[Structured pose outputs]
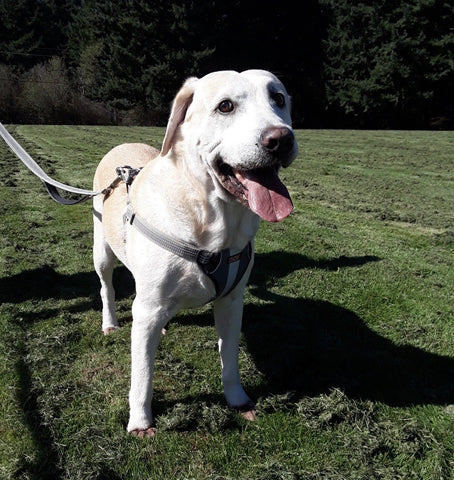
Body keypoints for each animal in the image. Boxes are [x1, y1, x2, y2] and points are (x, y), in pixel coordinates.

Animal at [92, 69, 298, 436]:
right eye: (225, 106)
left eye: (279, 99)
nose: (281, 139)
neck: (212, 221)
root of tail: (122, 147)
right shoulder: (147, 307)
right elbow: (142, 373)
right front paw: (140, 420)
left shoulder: (232, 301)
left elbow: (230, 358)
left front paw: (238, 400)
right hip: (101, 251)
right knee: (108, 288)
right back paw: (111, 322)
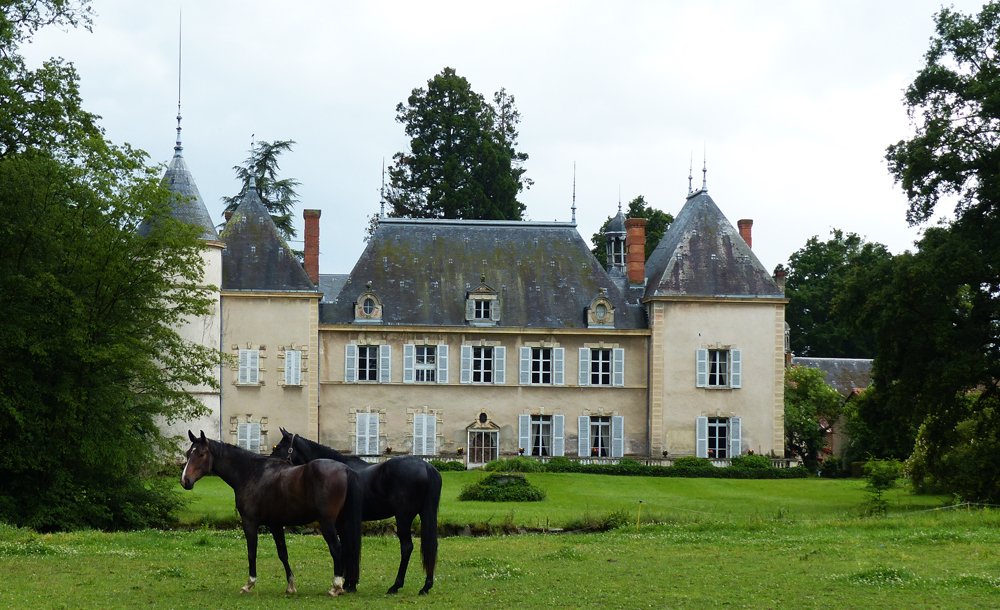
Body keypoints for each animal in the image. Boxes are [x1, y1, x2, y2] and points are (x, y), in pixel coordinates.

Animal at [181, 430, 362, 596]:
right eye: (188, 453)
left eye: (201, 454)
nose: (185, 481)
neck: (252, 473)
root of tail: (345, 469)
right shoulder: (275, 524)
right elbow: (283, 553)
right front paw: (291, 586)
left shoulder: (250, 523)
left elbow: (252, 552)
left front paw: (249, 584)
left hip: (327, 523)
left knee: (337, 548)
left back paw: (336, 586)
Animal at [270, 428, 441, 595]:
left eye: (278, 447)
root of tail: (427, 467)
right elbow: (347, 547)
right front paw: (348, 583)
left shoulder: (340, 522)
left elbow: (346, 547)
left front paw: (346, 584)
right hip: (425, 515)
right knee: (430, 546)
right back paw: (426, 586)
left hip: (403, 517)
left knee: (406, 547)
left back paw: (395, 586)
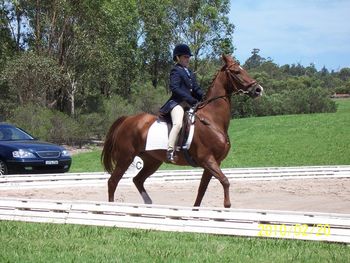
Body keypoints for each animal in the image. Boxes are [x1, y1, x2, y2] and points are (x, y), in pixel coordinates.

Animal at [101, 55, 262, 208]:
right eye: (236, 72)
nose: (258, 89)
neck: (211, 120)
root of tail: (127, 119)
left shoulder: (214, 162)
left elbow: (202, 189)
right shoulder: (207, 159)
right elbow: (225, 181)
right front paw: (227, 206)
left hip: (152, 161)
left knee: (137, 180)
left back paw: (149, 204)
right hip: (125, 157)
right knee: (113, 181)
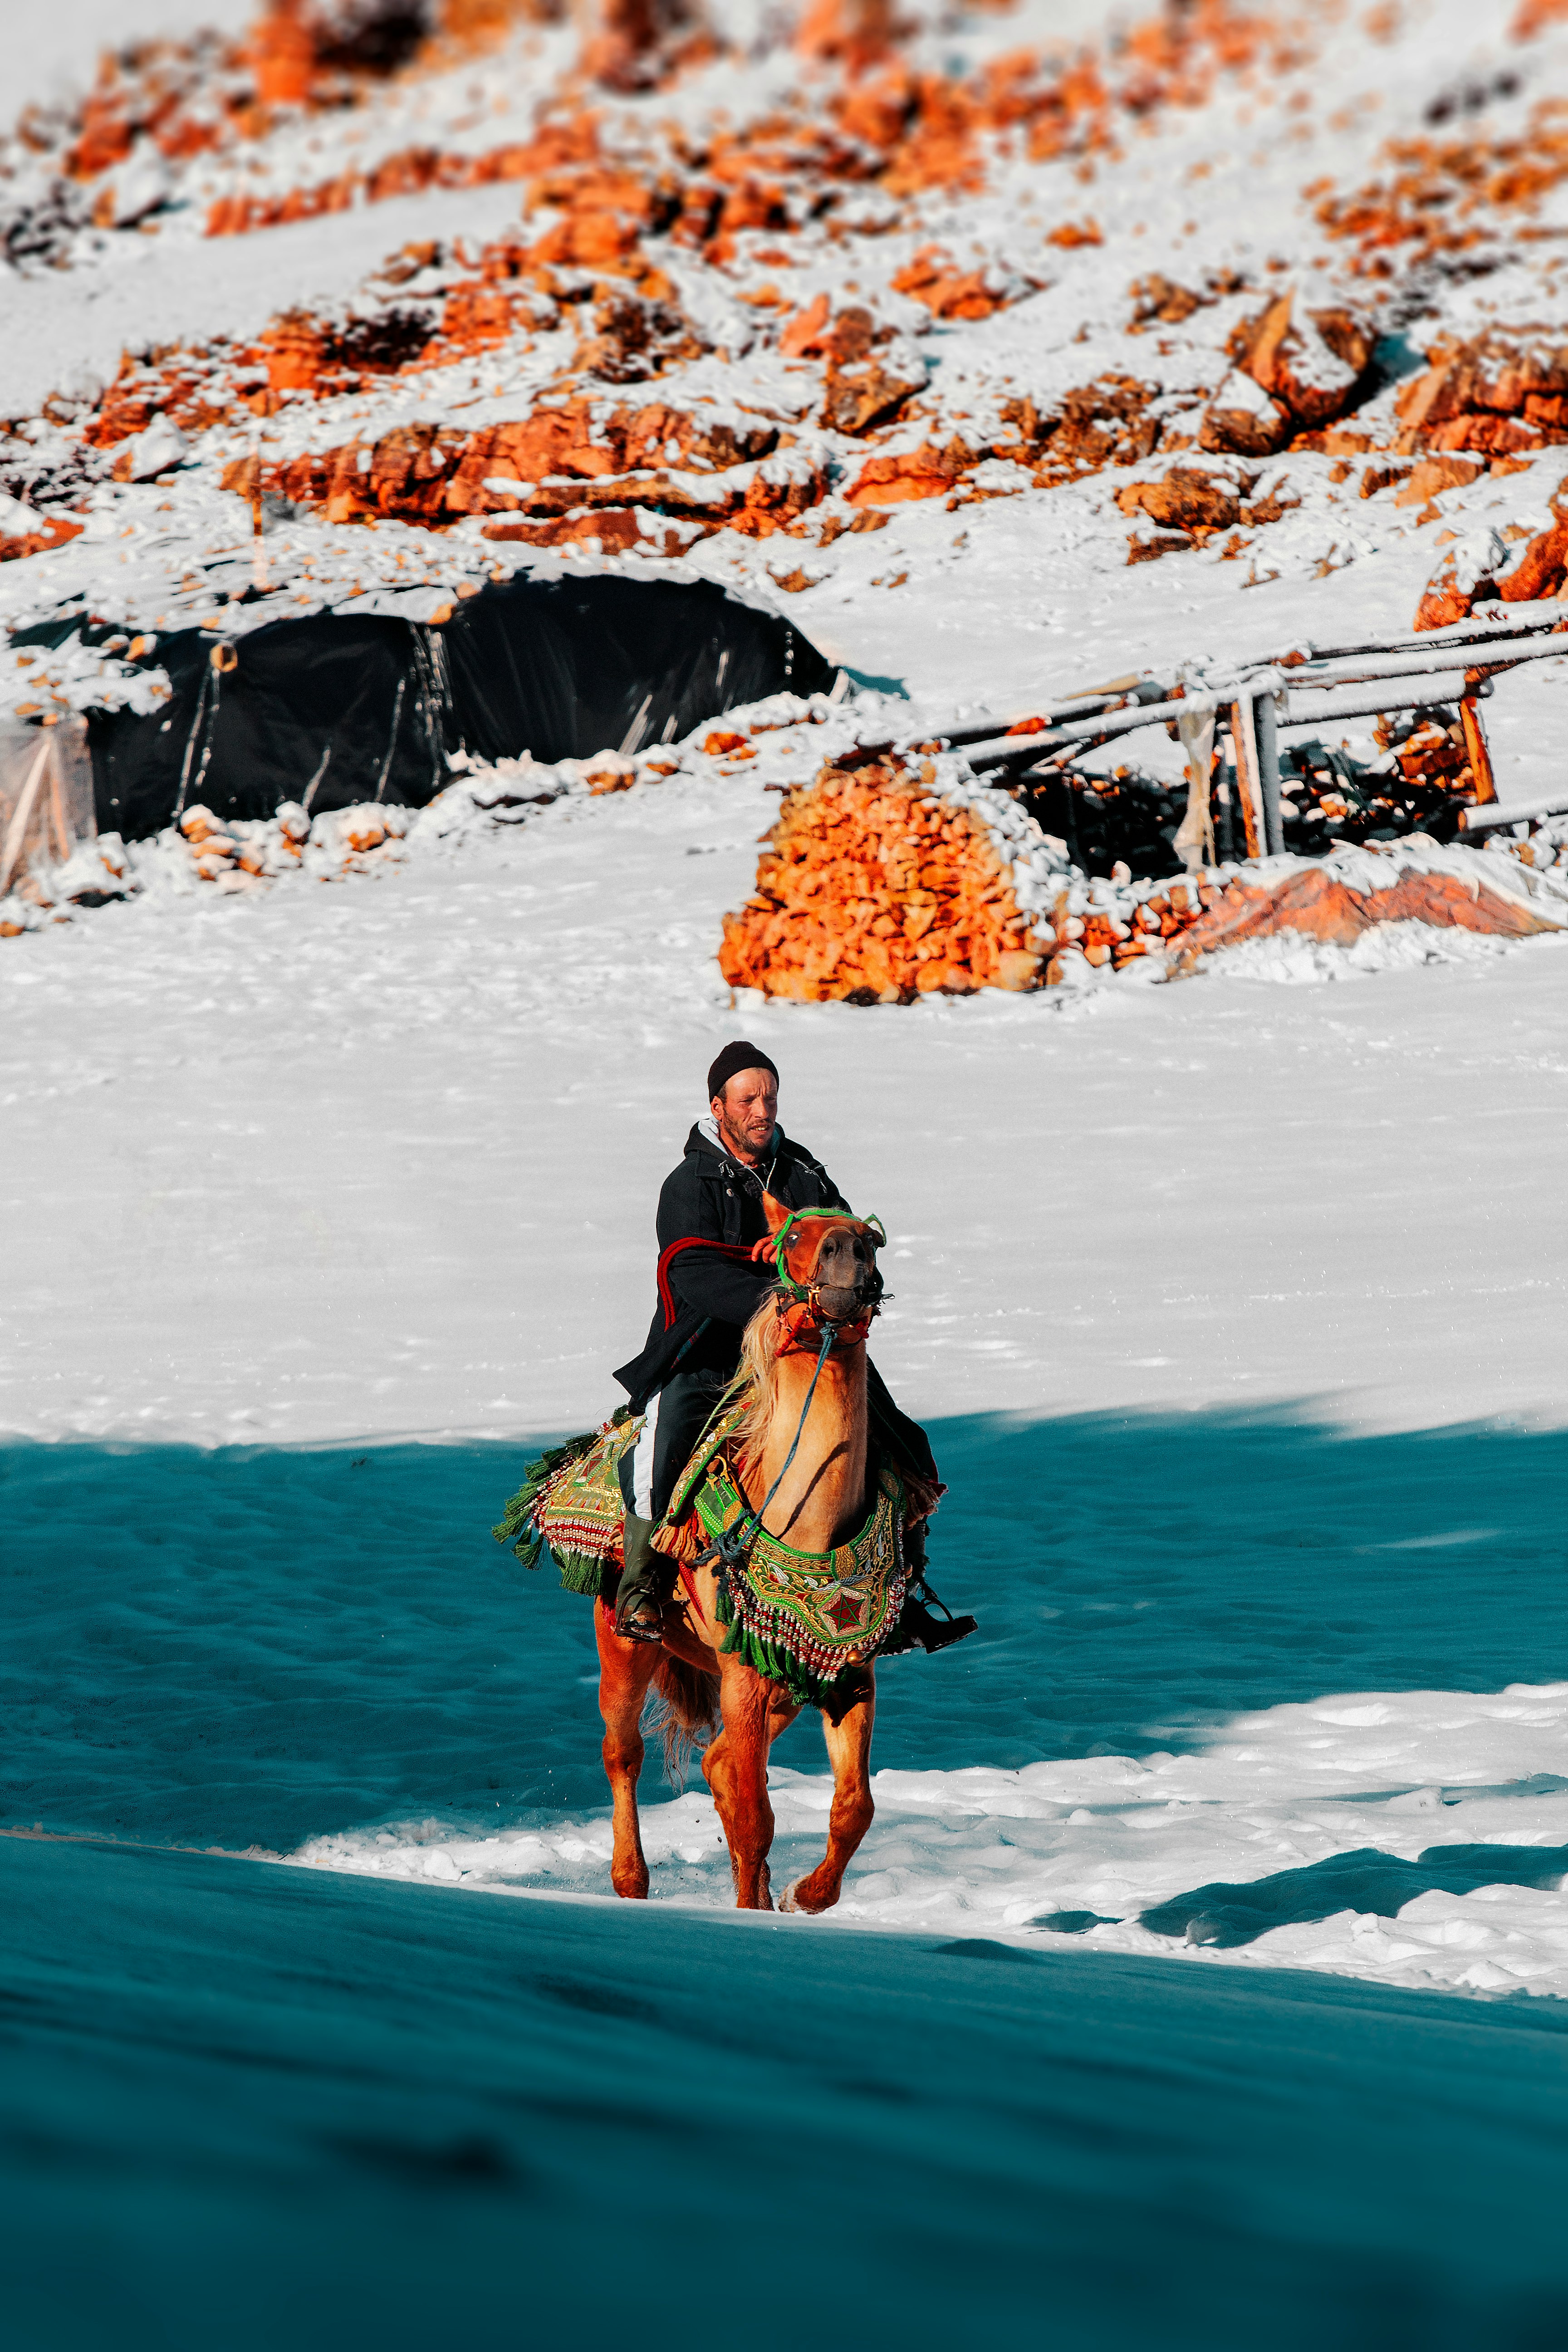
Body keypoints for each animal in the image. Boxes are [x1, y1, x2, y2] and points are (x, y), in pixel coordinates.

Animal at [597, 1195, 893, 1910]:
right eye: (794, 1237)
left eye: (872, 1239)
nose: (849, 1254)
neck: (803, 1523)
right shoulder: (742, 1680)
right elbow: (758, 1815)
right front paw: (761, 1916)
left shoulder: (848, 1675)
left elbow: (854, 1807)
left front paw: (802, 1897)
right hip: (625, 1647)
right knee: (626, 1755)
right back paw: (631, 1882)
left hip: (783, 1687)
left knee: (719, 1764)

● **Exercise instructions**
Above are records; write out the lines from the one with "left shoulder: (214, 162)" down to the one with "neck: (803, 1523)", exactly, leaving the pictures out.

● **Output for this task**
left shoulder: (214, 162)
left elbow: (202, 189)
right shoulder: (207, 159)
right elbow: (225, 181)
right front paw: (227, 206)
left hip: (152, 161)
left knee: (137, 180)
left back paw: (149, 204)
right hip: (125, 157)
right knee: (113, 181)
Body keypoints for each animal in the image. Boxes are [x1, y1, x2, y2] and points are (x, y), in pixel coordinates.

Animal at [597, 1195, 893, 1910]:
right eye: (794, 1237)
left eye: (872, 1239)
nose: (849, 1254)
neck: (803, 1523)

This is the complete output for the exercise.